政策本位の政治の実現に向けて、経済界と政治の関わり方につき、検討を進める。政府・政党との政策対話を深めるとともに、個人や企業の政治参加促進に向けた諸課題を検討する。
社会人に求められる知識や職業能力・意識を身につけられるよう、経済界の要望を教育界に伝え、積極的な取り組みを促す。教育現場での企業の取組みを支援する。
提言「首都直下地震にいかに備えるか」(2009年3月)の実現に向け、総合的な防災・減災体制の整備・充実や危機管理能力の強化を会員企業に促すとともに、国・地方公共団体と意見交換を行う。
企業の存続・発展に向けて、総額人件費管理の徹底を図りつつ、付加価値を高める観点から、次期労使交渉・協議に臨む経営側の基本的な考え方を取りまとめる。

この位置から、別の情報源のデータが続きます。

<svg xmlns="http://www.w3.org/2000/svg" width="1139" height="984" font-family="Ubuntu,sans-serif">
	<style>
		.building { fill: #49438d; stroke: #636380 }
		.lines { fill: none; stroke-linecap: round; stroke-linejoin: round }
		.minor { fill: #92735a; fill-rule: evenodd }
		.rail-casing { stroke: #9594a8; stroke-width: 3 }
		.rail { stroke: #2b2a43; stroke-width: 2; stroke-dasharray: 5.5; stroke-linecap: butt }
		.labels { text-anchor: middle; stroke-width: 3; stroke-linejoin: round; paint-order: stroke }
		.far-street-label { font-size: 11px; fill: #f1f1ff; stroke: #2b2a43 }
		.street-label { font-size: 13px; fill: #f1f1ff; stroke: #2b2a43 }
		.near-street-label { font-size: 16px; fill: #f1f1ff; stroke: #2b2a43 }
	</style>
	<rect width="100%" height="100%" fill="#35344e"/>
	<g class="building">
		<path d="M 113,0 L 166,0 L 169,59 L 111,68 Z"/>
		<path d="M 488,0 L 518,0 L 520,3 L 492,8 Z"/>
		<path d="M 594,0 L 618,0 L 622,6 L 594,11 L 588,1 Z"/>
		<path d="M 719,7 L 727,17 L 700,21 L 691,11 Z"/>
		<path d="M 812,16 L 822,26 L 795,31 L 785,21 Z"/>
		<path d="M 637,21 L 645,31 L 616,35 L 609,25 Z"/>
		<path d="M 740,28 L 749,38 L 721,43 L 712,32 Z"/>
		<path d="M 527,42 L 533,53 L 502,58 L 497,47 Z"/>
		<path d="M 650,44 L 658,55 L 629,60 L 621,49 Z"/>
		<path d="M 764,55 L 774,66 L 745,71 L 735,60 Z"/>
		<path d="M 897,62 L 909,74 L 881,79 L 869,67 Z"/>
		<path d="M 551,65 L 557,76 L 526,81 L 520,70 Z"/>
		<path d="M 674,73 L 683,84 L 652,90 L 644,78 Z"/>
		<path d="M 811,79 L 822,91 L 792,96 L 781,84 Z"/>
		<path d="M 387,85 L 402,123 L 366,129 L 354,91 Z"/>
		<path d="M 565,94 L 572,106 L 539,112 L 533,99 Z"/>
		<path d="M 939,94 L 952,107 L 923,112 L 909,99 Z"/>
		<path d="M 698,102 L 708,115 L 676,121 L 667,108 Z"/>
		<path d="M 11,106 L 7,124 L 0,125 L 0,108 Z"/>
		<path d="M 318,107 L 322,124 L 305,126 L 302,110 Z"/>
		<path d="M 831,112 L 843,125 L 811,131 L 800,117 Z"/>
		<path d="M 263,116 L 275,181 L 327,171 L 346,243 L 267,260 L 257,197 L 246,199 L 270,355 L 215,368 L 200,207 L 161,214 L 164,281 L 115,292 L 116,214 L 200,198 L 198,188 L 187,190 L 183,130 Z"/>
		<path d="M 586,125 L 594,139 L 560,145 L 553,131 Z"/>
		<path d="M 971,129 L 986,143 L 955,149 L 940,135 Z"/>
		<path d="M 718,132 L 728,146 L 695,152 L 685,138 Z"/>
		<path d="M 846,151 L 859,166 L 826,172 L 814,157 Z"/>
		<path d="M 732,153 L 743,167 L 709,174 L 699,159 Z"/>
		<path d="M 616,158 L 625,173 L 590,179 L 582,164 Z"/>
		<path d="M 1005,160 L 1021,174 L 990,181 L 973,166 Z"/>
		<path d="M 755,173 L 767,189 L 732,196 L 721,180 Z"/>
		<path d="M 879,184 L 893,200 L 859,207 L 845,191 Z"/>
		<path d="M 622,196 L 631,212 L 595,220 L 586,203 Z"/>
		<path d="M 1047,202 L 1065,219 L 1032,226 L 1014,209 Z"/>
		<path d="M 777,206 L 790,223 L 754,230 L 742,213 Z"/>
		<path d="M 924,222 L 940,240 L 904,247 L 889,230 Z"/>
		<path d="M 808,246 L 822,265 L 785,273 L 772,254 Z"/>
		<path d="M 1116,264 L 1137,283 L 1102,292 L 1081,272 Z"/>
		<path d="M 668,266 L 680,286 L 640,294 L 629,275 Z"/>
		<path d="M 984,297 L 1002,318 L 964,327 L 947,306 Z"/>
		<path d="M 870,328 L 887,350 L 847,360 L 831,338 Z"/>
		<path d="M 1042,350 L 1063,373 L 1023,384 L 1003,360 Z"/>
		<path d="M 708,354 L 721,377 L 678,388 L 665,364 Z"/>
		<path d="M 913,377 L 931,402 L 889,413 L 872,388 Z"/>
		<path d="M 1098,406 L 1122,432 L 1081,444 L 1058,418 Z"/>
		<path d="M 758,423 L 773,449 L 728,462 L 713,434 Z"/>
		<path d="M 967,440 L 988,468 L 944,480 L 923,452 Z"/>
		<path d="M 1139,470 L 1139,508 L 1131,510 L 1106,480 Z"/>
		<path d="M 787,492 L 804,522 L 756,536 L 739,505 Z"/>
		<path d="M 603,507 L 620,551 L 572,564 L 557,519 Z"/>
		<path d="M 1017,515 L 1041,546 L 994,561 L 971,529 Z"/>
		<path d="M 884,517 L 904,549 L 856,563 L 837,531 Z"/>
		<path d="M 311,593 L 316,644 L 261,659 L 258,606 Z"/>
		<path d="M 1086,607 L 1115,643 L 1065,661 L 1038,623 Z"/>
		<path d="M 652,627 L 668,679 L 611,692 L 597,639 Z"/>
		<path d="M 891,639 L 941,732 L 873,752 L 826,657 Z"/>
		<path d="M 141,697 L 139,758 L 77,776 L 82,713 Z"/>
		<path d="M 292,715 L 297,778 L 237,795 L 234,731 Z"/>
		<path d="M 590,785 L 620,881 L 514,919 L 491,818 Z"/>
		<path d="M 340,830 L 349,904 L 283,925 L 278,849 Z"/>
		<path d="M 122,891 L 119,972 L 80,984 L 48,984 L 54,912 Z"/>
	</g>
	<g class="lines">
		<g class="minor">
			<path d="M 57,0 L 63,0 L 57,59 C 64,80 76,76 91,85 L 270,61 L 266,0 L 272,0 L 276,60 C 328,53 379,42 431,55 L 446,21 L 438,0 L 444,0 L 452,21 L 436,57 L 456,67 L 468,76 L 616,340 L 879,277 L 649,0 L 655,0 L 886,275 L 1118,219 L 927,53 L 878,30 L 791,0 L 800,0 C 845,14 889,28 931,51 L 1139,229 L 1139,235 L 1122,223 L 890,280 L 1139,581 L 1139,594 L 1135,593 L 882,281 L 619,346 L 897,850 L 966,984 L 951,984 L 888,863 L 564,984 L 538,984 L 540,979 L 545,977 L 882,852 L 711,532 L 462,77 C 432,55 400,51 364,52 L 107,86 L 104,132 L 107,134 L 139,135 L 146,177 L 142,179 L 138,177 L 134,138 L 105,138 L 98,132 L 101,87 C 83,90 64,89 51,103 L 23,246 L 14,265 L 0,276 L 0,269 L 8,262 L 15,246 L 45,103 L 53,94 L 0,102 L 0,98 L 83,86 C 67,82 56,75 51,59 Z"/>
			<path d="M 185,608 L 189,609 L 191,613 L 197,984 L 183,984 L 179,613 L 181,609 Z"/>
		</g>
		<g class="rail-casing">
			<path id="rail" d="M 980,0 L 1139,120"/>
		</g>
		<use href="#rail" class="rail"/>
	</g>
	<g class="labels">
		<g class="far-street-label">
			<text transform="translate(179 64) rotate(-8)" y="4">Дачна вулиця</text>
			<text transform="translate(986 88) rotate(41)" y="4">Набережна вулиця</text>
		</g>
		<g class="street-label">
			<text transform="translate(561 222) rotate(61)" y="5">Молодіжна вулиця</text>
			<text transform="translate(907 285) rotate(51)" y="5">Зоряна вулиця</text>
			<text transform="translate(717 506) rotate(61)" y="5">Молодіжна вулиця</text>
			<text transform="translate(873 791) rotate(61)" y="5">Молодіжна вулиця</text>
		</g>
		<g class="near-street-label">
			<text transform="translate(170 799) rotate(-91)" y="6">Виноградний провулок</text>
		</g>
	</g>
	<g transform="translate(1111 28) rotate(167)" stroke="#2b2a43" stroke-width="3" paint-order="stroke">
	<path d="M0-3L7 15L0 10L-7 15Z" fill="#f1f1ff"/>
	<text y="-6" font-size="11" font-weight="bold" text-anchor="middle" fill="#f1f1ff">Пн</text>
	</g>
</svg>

公的職業訓練期間中の生活支援給付を行う恒常的な仕組みの創設や、雇用保険二事業の財政健全化に取り組む。改正労働者派遣法政省令の審議にあたり企業実務を踏まえた意見の反映に努める。ILOを中心とする国際労働分野におけるルール作成や議論に参画する。
企業実務の観点から、有期労働契約の諸課題等の労働関連法制を検討し、審議会等の動きに対応する。職場における受動喫煙防止対策、化学物質管理、均衡・均等処遇に関する諸課題について対処する。

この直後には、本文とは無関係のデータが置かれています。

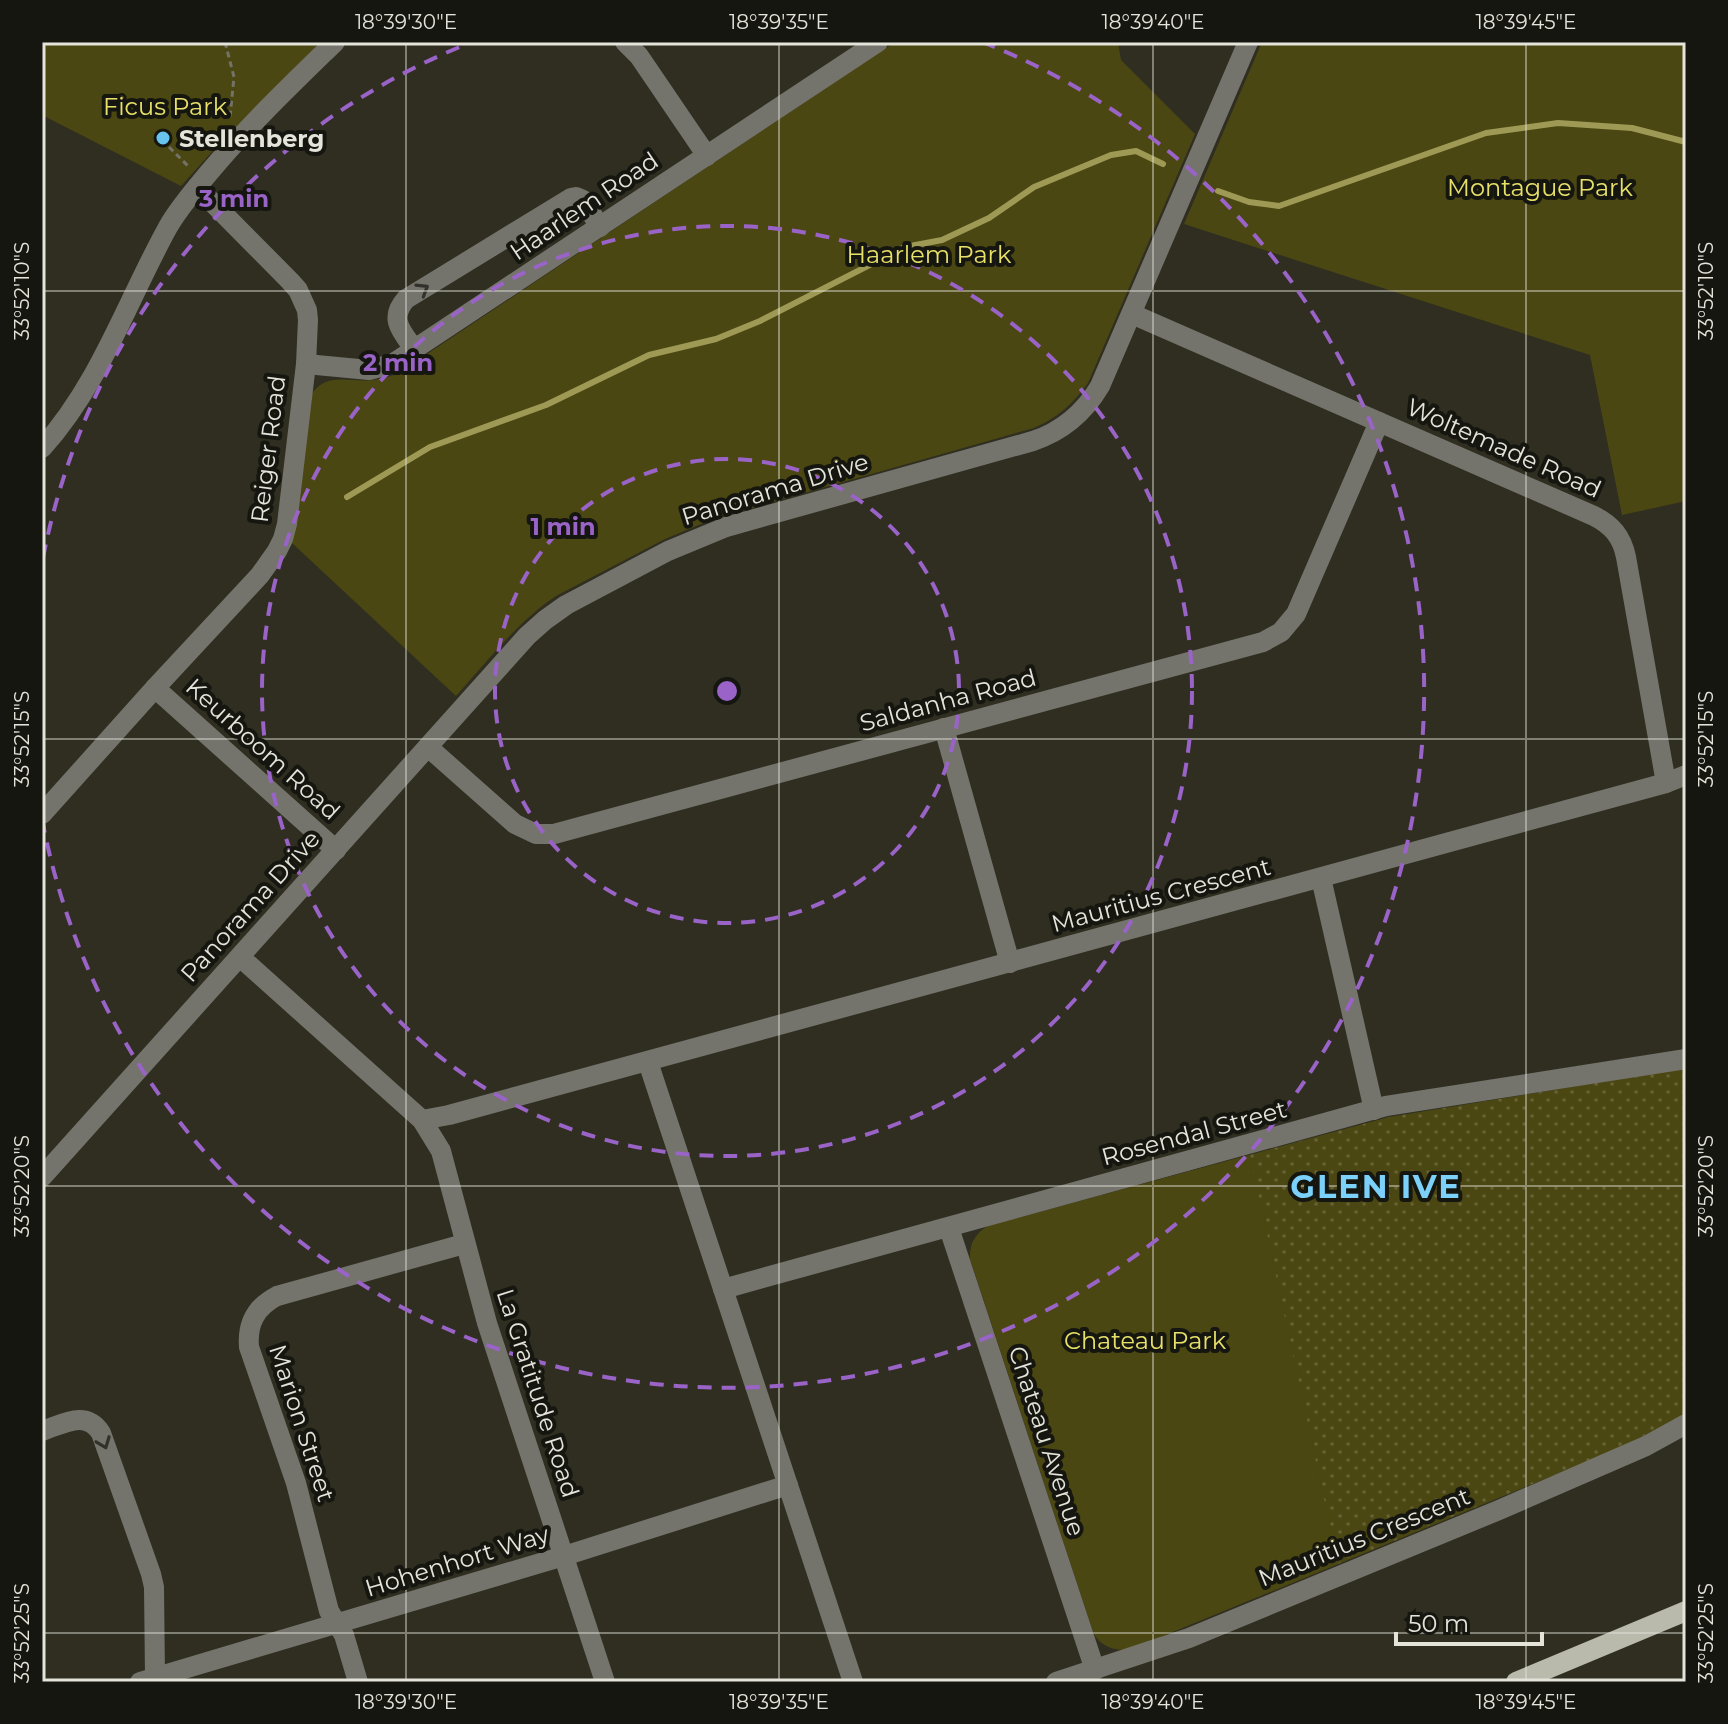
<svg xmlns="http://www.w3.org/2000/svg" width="1728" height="1724" font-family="Montserrat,sans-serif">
  <defs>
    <pattern id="grass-dots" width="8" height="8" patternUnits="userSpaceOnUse" patternTransform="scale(2)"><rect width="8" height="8" fill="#4b4712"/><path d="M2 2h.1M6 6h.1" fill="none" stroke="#656134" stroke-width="1.8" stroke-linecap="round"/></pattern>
  </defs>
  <rect width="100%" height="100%" fill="#2f2e21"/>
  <!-- grass -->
  <path fill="url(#grass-dots)" d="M1686,1068V1414L1618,1449L1131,1649C1115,1649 1105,1649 1095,1636L970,1258C970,1243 975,1234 988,1226L1389,1117Z"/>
  <!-- park -->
  <g fill="#4b4712">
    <polygon points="42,42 321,42 219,144 181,186 42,115"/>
    <path d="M895,42H1118L1121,60L1195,134L1088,383C1073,404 1057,418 1034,428L713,519L665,539L556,596C517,622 488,661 456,696L292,543L311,395C327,371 349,383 372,380C380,379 389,377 397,374Z"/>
    <polygon points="1262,42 1686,42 1686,501 1622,515 1590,355 1184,224"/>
    <path d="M1250,1155L1338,1564L1131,1649C1113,1652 1100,1646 1092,1629L970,1258C970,1243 975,1234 988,1226Z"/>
  </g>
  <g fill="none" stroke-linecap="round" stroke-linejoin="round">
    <!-- stream -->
    <g stroke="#9e9a55" stroke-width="6">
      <polyline points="1218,191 1249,202 1279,206 1486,133 1558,123 1632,128 1686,142"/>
      <polyline points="347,497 430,447 546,405 649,355 716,339 760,321 905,247 942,240 989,218 1034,187 1111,155 1136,151 1163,164"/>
    </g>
    <!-- path -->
    <g stroke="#737267" stroke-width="3" stroke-dasharray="6 4" stroke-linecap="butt">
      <polyline points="225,42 234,77 230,117"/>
      <polyline points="169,147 189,167"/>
    </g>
    <!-- minor -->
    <g stroke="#74746d" stroke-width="20">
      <polyline points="625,42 639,56 707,156"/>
      <path d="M1132,314L1594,516C1612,525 1622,537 1626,557L1666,783"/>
      <path d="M415,350C402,332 388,319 406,299L571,198L576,197L583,200L600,227"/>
      <polyline points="306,364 369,370 392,364 878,42"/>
      <path d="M42,448C100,384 127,301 168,227C180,206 197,187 212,169C250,124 293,83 335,42"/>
      <polyline points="155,688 336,850"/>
      <polyline points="944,728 1010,963"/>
      <polyline points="428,747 515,824 536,834 554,834 1263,642 1281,632 1296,614 1379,422"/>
      <polyline points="42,814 155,688 260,575 277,551 283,539 287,524 306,364 308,320 307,310 298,290 290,281 197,187"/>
      <polyline points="1321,878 1374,1110"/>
      <polyline points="240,957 422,1120 441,1151 487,1323 605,1682"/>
      <polyline points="648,1062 853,1682"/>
      <polyline points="422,1120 449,1115 1666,783 1686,775"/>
      <path d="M42,1177L527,636L545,620L566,605L668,551L726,527L1033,441C1063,431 1084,413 1100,386L1248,42"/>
      <polyline points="949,1228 1095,1670"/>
      <polyline points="723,1289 1386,1106 1686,1059"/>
      <path d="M42,1431C63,1424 86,1409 101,1433L151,1574L154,1587L155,1677"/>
      <polyline points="140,1682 564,1556 788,1485"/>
      <path d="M358,1682L344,1635L329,1611L296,1483L249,1347C247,1323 256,1307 277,1296L464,1244"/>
      <polyline points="1056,1682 1189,1638 1499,1510 1646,1446 1686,1424"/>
    </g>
    <!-- major -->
    <polyline stroke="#babaac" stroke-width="20" points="1516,1682 1686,1611"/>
  </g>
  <!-- one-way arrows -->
  <defs><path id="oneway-chevron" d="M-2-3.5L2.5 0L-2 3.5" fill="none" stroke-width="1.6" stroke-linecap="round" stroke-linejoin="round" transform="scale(2)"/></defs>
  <g stroke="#32322c">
    <use href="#oneway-chevron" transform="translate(423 289) rotate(-32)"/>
    <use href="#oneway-chevron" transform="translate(104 1443) rotate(69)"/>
  </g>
  <!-- ticks -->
  <path fill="none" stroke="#e4e4db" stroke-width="2" stroke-opacity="0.45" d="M406,42V1682M779,42V1682M1153,42V1682M1526,42V1682M42,291H1686M42,739H1686M42,1186H1686M42,1633H1686"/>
  <!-- distance rings -->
  <g fill="none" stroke="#9a63c7" stroke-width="4" stroke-dasharray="14 10">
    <circle cx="727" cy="691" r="232"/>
    <circle cx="727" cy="691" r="465"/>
    <path d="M43 558A697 697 0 0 1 472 42M982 42A697 697 0 1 1 43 824"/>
  </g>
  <!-- markers -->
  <circle fill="#66c4ef" stroke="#161610" stroke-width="3" cx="163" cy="138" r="8"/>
  <g text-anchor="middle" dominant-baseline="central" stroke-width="8" stroke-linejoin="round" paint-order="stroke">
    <!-- park labels -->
    <g font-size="24" fill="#e8e169" stroke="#161610">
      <text x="165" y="106">Ficus Park</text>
      <text x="1540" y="187">Montague Park</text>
      <text x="929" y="254">Haarlem Park</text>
      <text x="1145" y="1340">Chateau Park</text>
    </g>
    <!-- poi labels -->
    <g font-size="24" font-weight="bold" fill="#e4e4db" stroke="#161610" text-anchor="start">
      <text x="179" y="138">Stellenberg</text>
    </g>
    <!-- street labels -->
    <g font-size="24" fill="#e4e4db" stroke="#161610">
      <text transform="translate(584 206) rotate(-34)">Haarlem Road</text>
      <text transform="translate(1504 448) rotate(24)">Woltemade Road</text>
      <text transform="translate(268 449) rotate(-83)">Reiger Road</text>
      <text transform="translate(775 489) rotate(-17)">Panorama Drive</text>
      <text transform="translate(948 700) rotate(-15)">Saldanha Road</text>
      <text transform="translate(263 749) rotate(42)">Keurboom Road</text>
      <text transform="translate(1161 895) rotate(-15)">Mauritius Crescent</text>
      <text transform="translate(250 906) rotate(-48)">Panorama Drive</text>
      <text transform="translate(1194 1133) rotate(-15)">Rosendal Street</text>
      <text transform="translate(538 1393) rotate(72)">La Gratitude Road</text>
      <text transform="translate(302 1423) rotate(72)">Marion Street</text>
      <text transform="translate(1047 1441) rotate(72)">Chateau Avenue</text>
      <text transform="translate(1364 1537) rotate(-22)">Mauritius Crescent</text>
      <text transform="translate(457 1561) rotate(-17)">Hohenhort Way</text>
    </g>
    <!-- district labels -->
    <g font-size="32" font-weight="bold" letter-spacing="2" fill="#7bd1f9" stroke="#161610">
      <text x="1376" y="1186">GLEN IVE</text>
    </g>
  </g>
  <circle cx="727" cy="691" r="12" fill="#9a63c7" stroke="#161610" stroke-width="4"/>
  <g font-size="24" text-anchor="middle" font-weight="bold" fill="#9a63c7" stroke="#161610" stroke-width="8" stroke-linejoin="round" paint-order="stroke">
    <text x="234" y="207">3 min</text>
    <text x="398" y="371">2 min</text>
    <text x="563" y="535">1 min</text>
  </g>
  <!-- border -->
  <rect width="1728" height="1724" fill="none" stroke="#161610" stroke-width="88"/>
  <!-- scale -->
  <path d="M1396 1632v12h146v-12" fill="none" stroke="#e4e4db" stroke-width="4"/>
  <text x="1408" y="1632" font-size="24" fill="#e4e4db" stroke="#161610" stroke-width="6" paint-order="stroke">50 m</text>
  <rect x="44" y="44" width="1640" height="1636" fill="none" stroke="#e4e4db" stroke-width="3"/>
  <g font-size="20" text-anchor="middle" fill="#e4e4db">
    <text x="406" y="29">18°39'30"E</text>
    <text x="779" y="29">18°39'35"E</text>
    <text x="1153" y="29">18°39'40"E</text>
    <text x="1526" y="29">18°39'45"E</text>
    <text transform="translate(22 291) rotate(-90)" y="7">33°52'10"S</text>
    <text transform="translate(1706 291) rotate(-90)" y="7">33°52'10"S</text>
    <text transform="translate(22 739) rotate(-90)" y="7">33°52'15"S</text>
    <text transform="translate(1706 739) rotate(-90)" y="7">33°52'15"S</text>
    <text transform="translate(22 1186) rotate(-90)" y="7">33°52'20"S</text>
    <text transform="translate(1706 1186) rotate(-90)" y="7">33°52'20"S</text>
    <text transform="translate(22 1633) rotate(-90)" y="7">33°52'25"S</text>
    <text transform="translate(1706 1633) rotate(-90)" y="7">33°52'25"S</text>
    <text x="406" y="1709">18°39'30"E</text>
    <text x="779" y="1709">18°39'35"E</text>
    <text x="1153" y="1709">18°39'40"E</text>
    <text x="1526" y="1709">18°39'45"E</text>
  </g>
</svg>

企業と従業員の関係のあり方や、新たに生じている人事労務マネジメント上の課題への対応について検討し、報告書を取りまとめる。
中小企業に焦点を当てた人材の確保、定着、育成に向けた施策のあり方について報告書を取りまとめる。
強毒性新型インフルエンザの発生に備えた対策の再構築に向け、政府に働きかける。政府の新型インフルエンザ対策の進捗状況について情報提供する。
政府における新たな次世代育成支援のための制度設計や子ども手当を含む少子化対策のための財源に関する検討に際し、意見反映に努める。
WTOドーハ・ラウンド交渉の2010年内妥結を目指す。投資協定や社会保障協定の締結推進を図る。実効ある安全保障貿易管理に向けた制度の再構築を働きかける。
主要国とのEPA・FTAの早期実現に取り組むとともに、既に締結されたEPAの活用促進を図る。原産地証明書発給手続のさらなる改善等を働きかける。
ODAの抜本的見直しを検討し、その実現を働きかける。
OECDの貿易・投資の自由化等に関する取組みにわが国経済界の考えを反映させるためBIACの活動に積極的に参画する。特にOECD多国籍企業行動指針の改訂にわが国経済界の見解が反映されるよう働きかける。
第5回G8ビジネス・サミットに参加し、意見交換するとともに共同宣言を取りまとめ、G8サミットならびにG20サミットに経済界の見解の反映を図る。
米国及びカナダとの経済連携の強化に向け、日米EPAの実現や日加間の貿易・投資の自由化を働きかける。
提言「日・EU経済統合協定交渉の開始を求める」(2009年11月)の実現を働きかける。ミッションを中東欧に派遣する。
ハード・ソフト両面での包括的なインフラ整備や域内金融協力のあり方を検討し、アジア総合開発計画の取りまとめに協力する。APEC CEOサミットを主催する。第2回アジア・ビジネス・サミットの開催を検討する。
中南米諸国との間で、各国要人との懇談等を通じ経済関係の強化を図る。
中東・北アフリカ諸国との間で、エネルギー分野をはじめ多分野にわたる重層的な関係の構築に努める。
第11回日本ロシア経済合同会議の開催、ロシアへのミッション派遣を行うとともに、資源・エネルギー分野での協力推進、ロシアのビジネス環境の整備に努める。第3回日本ウクライナ経済合同会議等を開催する。
地方別経済団体との交流拡大と連携強化を図る。
日本経団連事業サービス、経済広報センター等の主要関連団体や、ユナイテッド・ワールド・カレッジ(UWC)日本協会、国際文化教育交流財団(石坂財団)等の奨学事業に対する協力を行う。
公益活動を行う機関等が、経済界に資金援助を求める、いわゆる「経済界募金」に対して協力する。